Personal information
- Full name: Radhamés E. Mora
- Nationality: Dominican
- Born: 16 February 1948 (age 78) Santo Domingo, Dominican Republic
- Height: 1.70 m (5 ft 7 in)
- Weight: 77 kg (170 lb)

Sport
- Sport: Sprinting
- Event: 110 metres hurdles

= Radhamés Mora =

Dominican Republic sprinter (born 1948)

Radhamés E. Mora (born 16 February 1948) is a Dominican hurdler and sprinter. During his career, he was selected to be part of the Dominican Republic's team at the 1968 Summer Olympics. He competed in the men's 110 metres hurdles and the men's 4 × 400 metres relay at the 1968 Summer Olympics, though did not medal in either event.

==Biography==
Radhamés E. Mora was born on 16 February 1948 Santo Domingo in the Dominican Republic.

As a hurdler and sprinter, Mora was selected to compete for the Dominican Republic at the 1968 Summer Olympics held in Mexico City, Mexico. For his participation, he was entered in the men's 110 metres hurdles and the men's 4 × 400 metres relay.
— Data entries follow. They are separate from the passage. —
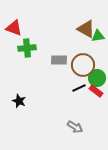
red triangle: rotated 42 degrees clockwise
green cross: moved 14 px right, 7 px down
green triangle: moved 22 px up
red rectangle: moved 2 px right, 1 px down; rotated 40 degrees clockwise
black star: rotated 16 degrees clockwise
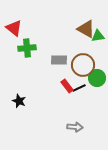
red triangle: rotated 18 degrees clockwise
red rectangle: moved 29 px left, 5 px up; rotated 16 degrees clockwise
gray arrow: rotated 28 degrees counterclockwise
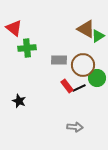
green triangle: rotated 24 degrees counterclockwise
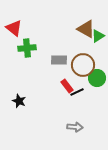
black line: moved 2 px left, 4 px down
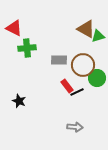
red triangle: rotated 12 degrees counterclockwise
green triangle: rotated 16 degrees clockwise
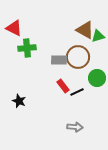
brown triangle: moved 1 px left, 1 px down
brown circle: moved 5 px left, 8 px up
red rectangle: moved 4 px left
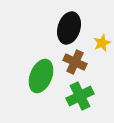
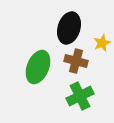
brown cross: moved 1 px right, 1 px up; rotated 10 degrees counterclockwise
green ellipse: moved 3 px left, 9 px up
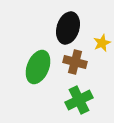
black ellipse: moved 1 px left
brown cross: moved 1 px left, 1 px down
green cross: moved 1 px left, 4 px down
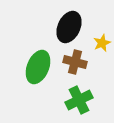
black ellipse: moved 1 px right, 1 px up; rotated 8 degrees clockwise
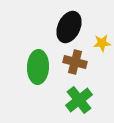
yellow star: rotated 18 degrees clockwise
green ellipse: rotated 20 degrees counterclockwise
green cross: rotated 12 degrees counterclockwise
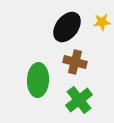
black ellipse: moved 2 px left; rotated 12 degrees clockwise
yellow star: moved 21 px up
green ellipse: moved 13 px down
Mora first competed in the preliminary heats of the men's 110 metres hurdles on 16 October. He raced in the fifth heat against six other athletes, namely: Viktor Balikhin, Alfredo Deza, Marcel Duriez, Sergio Liani, Lubomír Nádeníček, and Alan Pascoe. There, Mora recorded an automatically timed mark of 16.85 seconds and placed last, failing to advance to the semifinals as only the top three of his heat would be able to advance.

The men's 4 × 400 metres relay team for the Dominican Republic consisted of Mora and his teammates, Rolando Gómez, José L'Oficial, and David Soriano. They competed in the preliminary heats of the event on 19 October, competing in the first heat against four other relay teams. Together, they recorded a time 3:19.42 and placed last, failing to advance to the finals as only the top three of the heat and next fastest would be able to advance.